'''

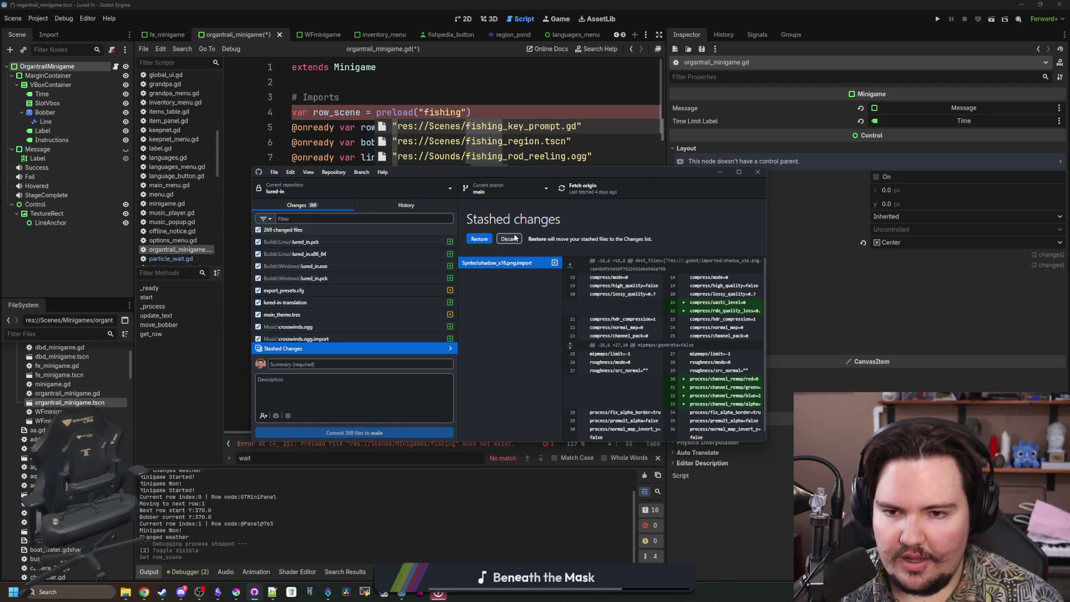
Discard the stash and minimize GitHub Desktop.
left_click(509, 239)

'''
'''

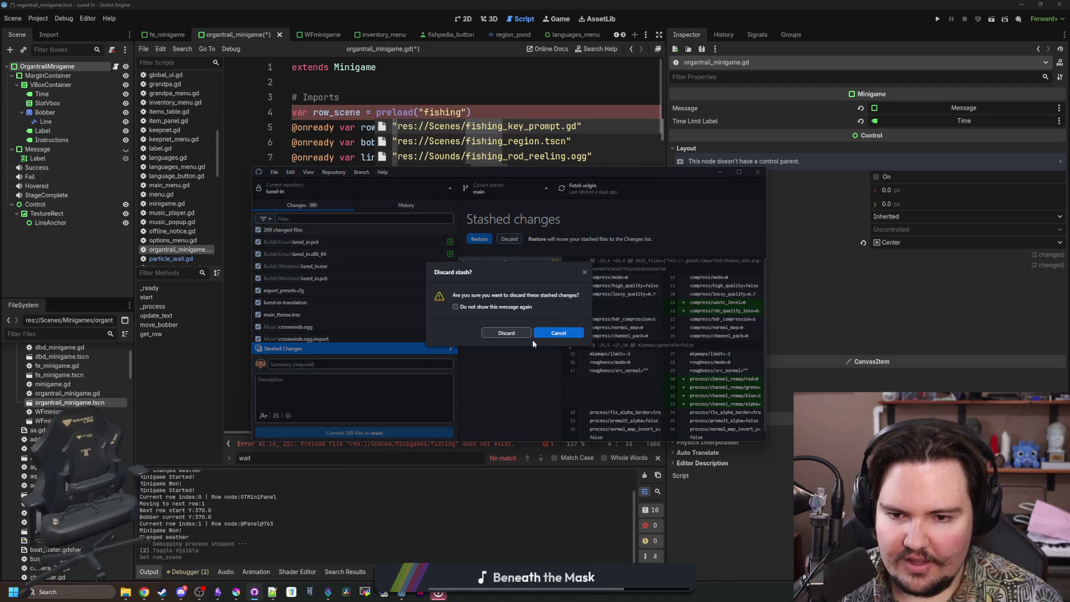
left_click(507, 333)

'''
'''

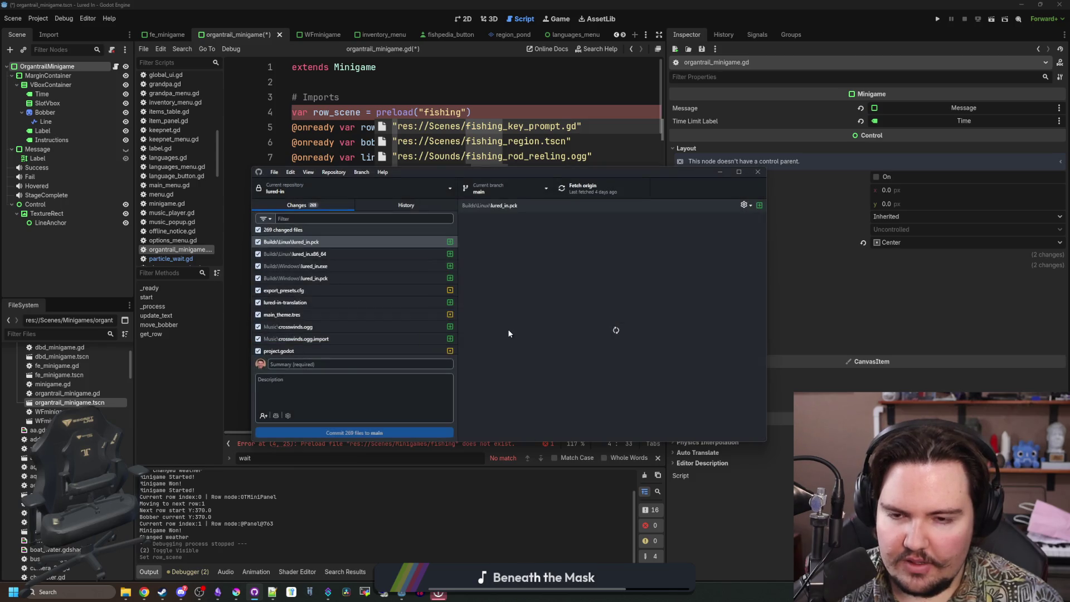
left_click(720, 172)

'''

Could you restate word for word the lines above from the one containing "Discard the stash" through the one containing "left_click(509, 239)", both included, and nothing else?

Finished exercise:
Discard the stash and minimize GitHub Desktop.
left_click(509, 239)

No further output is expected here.